Files
container.training/slides/k8s/architecture.md
Jérôme Petazzoni b6b718635a ♻️ Switch diagram around
2022-03-21 08:20:02 +01:00

10 KiB

Kubernetes architecture

We can arbitrarily split Kubernetes in two parts:

  • the nodes, a set of machines that run our containerized workloads;

  • the control plane, a set of processes implementing the Kubernetes APIs.

Kubernetes also relies on underlying infrastructure:

  • servers, network connectivity (obviously!),

  • optional components like storage systems, load balancers ...


class: pic

Kubernetes architecture diagram: communication between components


What runs on a node

  • Our containerized workloads

  • A container engine like Docker, CRI-O, containerd...

    (in theory, the choice doesn't matter, as the engine is abstracted by Kubernetes)

  • kubelet: an agent connecting the node to the cluster

    (it connects to the API server, registers the node, receives instructions)

  • kube-proxy: a component used for internal cluster communication

    (note that this is not an overlay network or a CNI plugin!)
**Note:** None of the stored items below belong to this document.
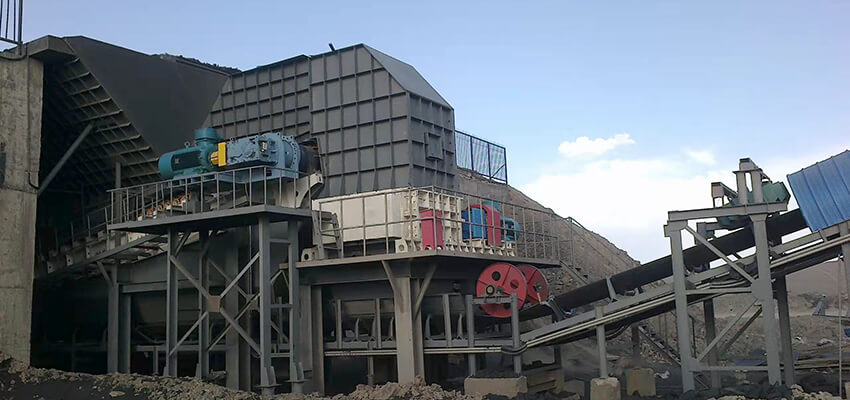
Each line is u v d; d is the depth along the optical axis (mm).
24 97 22172
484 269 20984
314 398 17828
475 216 21703
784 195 17047
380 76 22703
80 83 23750
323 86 23859
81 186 28156
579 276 24344
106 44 23562
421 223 19797
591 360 29875
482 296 19562
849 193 16484
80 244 25297
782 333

What's in the control plane

  • Everything is stored in etcd

    (it's the only stateful component)

  • Everyone communicates exclusively through the API server:

    • we (users) interact with the cluster through the API server

    • the nodes register and get their instructions through the API server

    • the other control plane components also register with the API server

  • API server is the only component that reads/writes from/to etcd


Communication protocols: API server

  • The API server exposes a REST API

    (except for some calls, e.g. to attach interactively to a container)

  • Almost all requests and responses are JSON following a strict format

  • For performance, the requests and responses can also be done over protobuf

    (see this design proposal for details)

  • In practice, protobuf is used for all internal communication

    (between control plane components, and with kubelet)


Communication protocols: on the nodes

The kubelet agent uses a number of special-purpose protocols and interfaces, including:

  • CRI (Container Runtime Interface)

    • used for communication with the container engine
    • abstracts the differences between container engines
    • based on gRPC+protobuf
  • CNI (Container Network Interface)

    • used for communication with network plugins
    • network plugins are implemented as executable programs invoked by kubelet
    • network plugins provide IPAM
    • network plugins set up network interfaces in pods

Control plane location

The control plane can run:

  • in containers, on the same nodes that run other application workloads

    (default behavior for local clusters like Minikube, kind...)

  • on a dedicated node

    (default behavior when deploying with kubeadm)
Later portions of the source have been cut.